🤖 AI Summary
ComfyUI image generation workflows suffer from high entry barriers and steep learning curves due to complex node interconnections and intricate visual programming.
Method: We propose FlowAgent, the first framework enabling end-to-end automatic synthesis of executable node graphs directly from natural language task descriptions. Departing from holistic graph generation, FlowAgent models node-level connectivity via a multi-agent collaborative architecture (Reformat/Flow/Refine/Execute), fine-tuned using supervised fine-tuning (SFT) and reinforcement learning. We introduce FlowDataset—a curated 13.6K-sample benchmark—and FlowBench, a comprehensive evaluation suite measuring Format Validity (FV), Prompt Alignment (PA), Node Intent Accuracy (PIA), and Node Diversity (PND).

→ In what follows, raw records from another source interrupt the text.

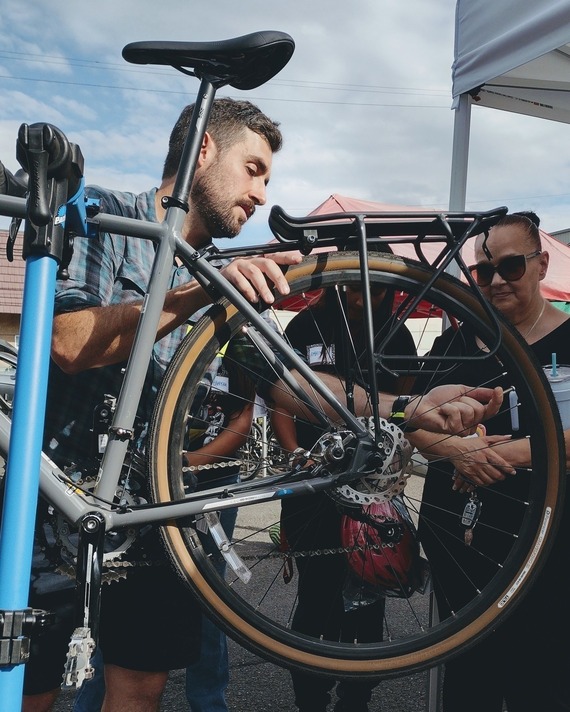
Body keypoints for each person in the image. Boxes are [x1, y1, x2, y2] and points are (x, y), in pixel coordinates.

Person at [12, 94, 501, 712]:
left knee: (139, 690)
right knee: (32, 689)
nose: (263, 193)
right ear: (204, 150)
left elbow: (287, 384)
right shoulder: (108, 217)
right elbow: (68, 341)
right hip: (52, 510)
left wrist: (403, 409)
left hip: (155, 514)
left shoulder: (219, 272)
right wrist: (197, 295)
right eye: (254, 168)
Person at [416, 212, 570, 711]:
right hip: (461, 548)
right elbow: (411, 421)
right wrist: (456, 450)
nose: (497, 281)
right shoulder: (454, 343)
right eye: (484, 272)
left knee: (544, 682)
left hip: (550, 549)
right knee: (468, 685)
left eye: (510, 266)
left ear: (542, 264)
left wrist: (504, 453)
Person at [73, 348, 253, 712]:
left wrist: (181, 465)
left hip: (207, 482)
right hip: (142, 478)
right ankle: (90, 699)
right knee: (113, 589)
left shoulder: (238, 344)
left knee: (208, 598)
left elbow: (243, 418)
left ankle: (208, 702)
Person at [271, 276, 418, 712]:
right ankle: (309, 700)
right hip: (312, 483)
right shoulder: (305, 327)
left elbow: (405, 410)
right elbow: (281, 398)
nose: (360, 298)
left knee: (370, 597)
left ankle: (356, 700)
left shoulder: (400, 334)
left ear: (388, 291)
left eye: (373, 290)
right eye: (353, 288)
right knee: (315, 598)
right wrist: (295, 453)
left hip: (372, 488)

Results: FlowAgent significantly outperforms existing LLM-based baselines across all FlowBench metrics, establishing a novel paradigm for automating visual AI workflow construction.
📝 Abstract
ComfyUI provides a widely-adopted, workflow-based interface that enables users to customize various image generation tasks through an intuitive node-based architecture. However, the intricate connections between nodes and diverse modules often present a steep learning curve for users. In this paper, we introduce ComfyGPT, the first self-optimizing multi-agent system designed to generate ComfyUI workflows based on task descriptions automatically. ComfyGPT comprises four specialized agents: ReformatAgent, FlowAgent, RefineAgent, and ExecuteAgent. The core innovation of ComfyGPT lies in two key aspects. First, it focuses on generating individual node links rather than entire workflows, significantly improving generation precision. Second, we proposed FlowAgent, a LLM-based workflow generation agent that uses both supervised fine-tuning (SFT) and reinforcement learning (RL) to improve workflow generation accuracy. Moreover, we introduce FlowDataset, a large-scale dataset containing 13,571 workflow-description pairs, and FlowBench, a comprehensive benchmark for evaluating workflow generation systems. We also propose four novel evaluation metrics: Format Validation (FV), Pass Accuracy (PA), Pass Instruct Alignment (PIA), and Pass Node Diversity (PND). Experimental results demonstrate that ComfyGPT significantly outperforms existing LLM-based methods in workflow generation.